La forma más sencilla de localizarlos con precisión es utilizar alguno de los diversos programas informáticos que existen y que nos permiten cartografiar el cielo con un detalle realmente notable para un aficionado. La mayoría no solo nos darán las posiciones de cada astro, sino que también nos representarán una imagen fiel del cielo sobre cualquier punto del planeta, y para casi cualquier fecha. En cualquier caso, también resulta interesante tratar de localizarlos por nuestros propios medios, incluso a simple vista.
Podremos localizarlos como puntos especialmente luminosos en las inmediaciones de la eclíptica, la trayectoria del Sol en el cielo, y una de sus características más notable es que se trata de puntos luminosos que no "tililan". A diferencia de las estrellas, la lúz procedente de los planetas no se muestra trémula. El motivo es la distancia a la que se encuentran: la luz procedente de las estrellas llega con un ángulo muy, muy pequeño, casi un simple rayo de luz, y por tanto las condiciones atmosféricas la afectan con suma facilidad. Cualquier turbulencia en la atmósfera distorsionará la imagen. En el caso de los planetas, su relativa proximidad hace que el angulo de llegada de la luz sea más amplio, se podría decir que el haz de luz es más "grueso" y por tanto es más difícil que las condiciones atmosféricas le afecten: la imagen es firme. Hay que tener en cuenta, que si las condiciones son realmente malas, la imagen de los planetas también acabará distorsionándose inevitablemente.
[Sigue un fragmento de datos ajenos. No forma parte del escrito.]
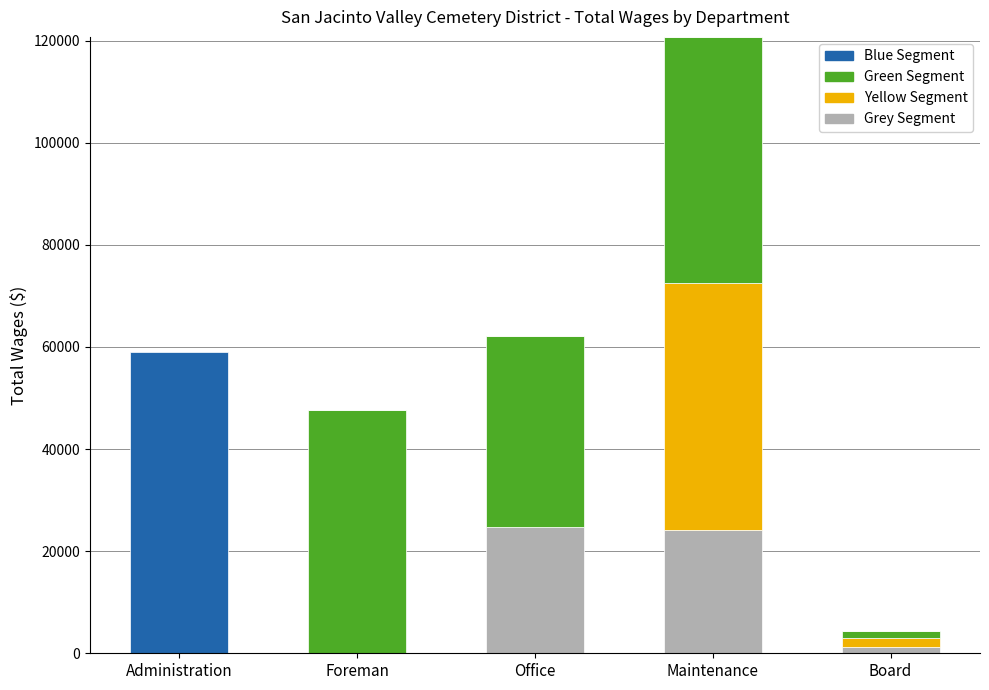

What is the difference between the Grey Segment values at Board and Office?

23536.4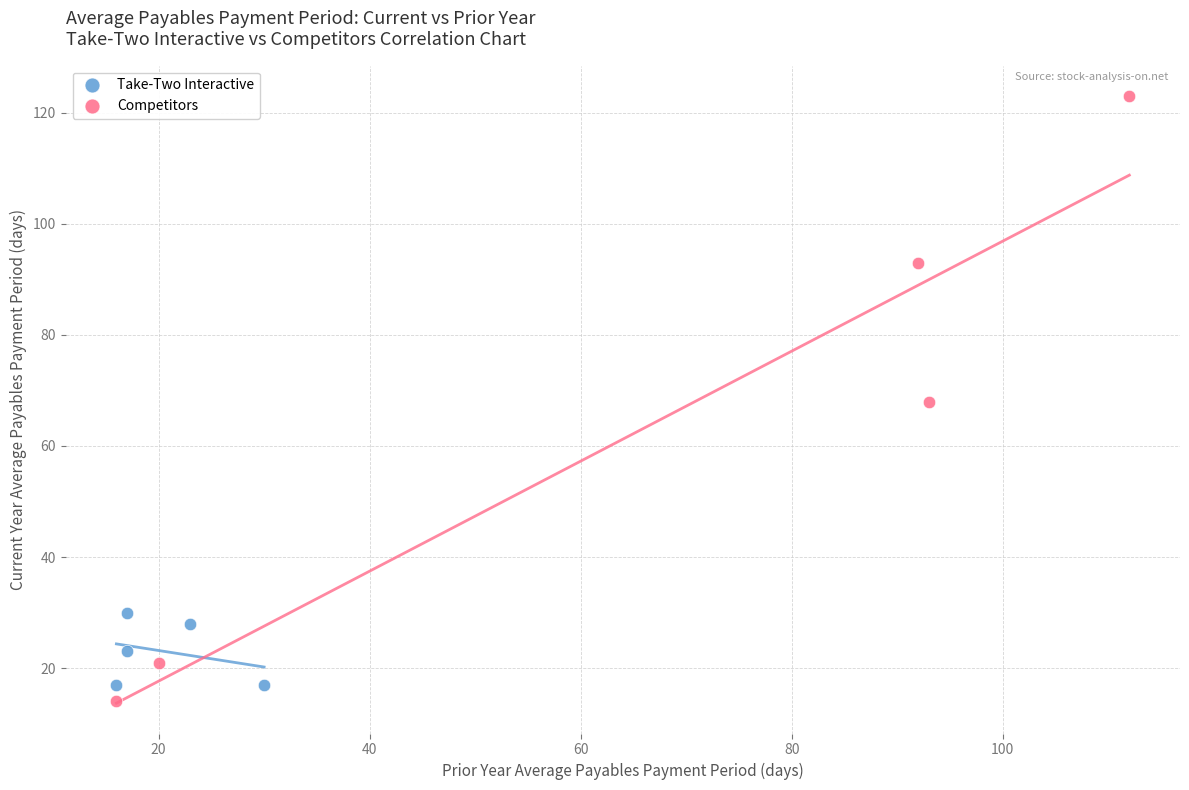

Which series contains the highest Y value?

Competitors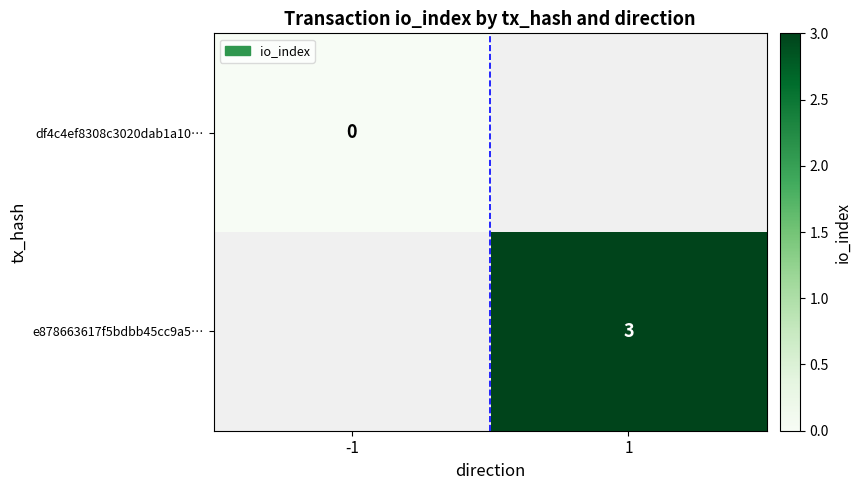

True or false: e878663617f5bdbb45cc9a5… has a value of 2 at 1.

False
Otra pista para localizarlos es la tonalidad de su luz: el color. Los planetas presentarán siempre tonalidades cálidas que irán desde un blanco amarillento para Venus, hasta un naranja rojizo para Marte. Jamás tonos frios, azulados o verdosos.
Los planetas se mueven en el firmamento. Es otra pista clara que nos puede ayudar. Al contrario que las estrellas que permanecen fijas en una misma posición día tras día, de ahí el nombre de "estrellas fijas" que les daban los antiguos, los planetas se van desplazando por la bóveda del cielo con el paso de los días. Si controlamos la posición de un punto luminoso sospechoso, y ésta varía día a día, tenemos planeta.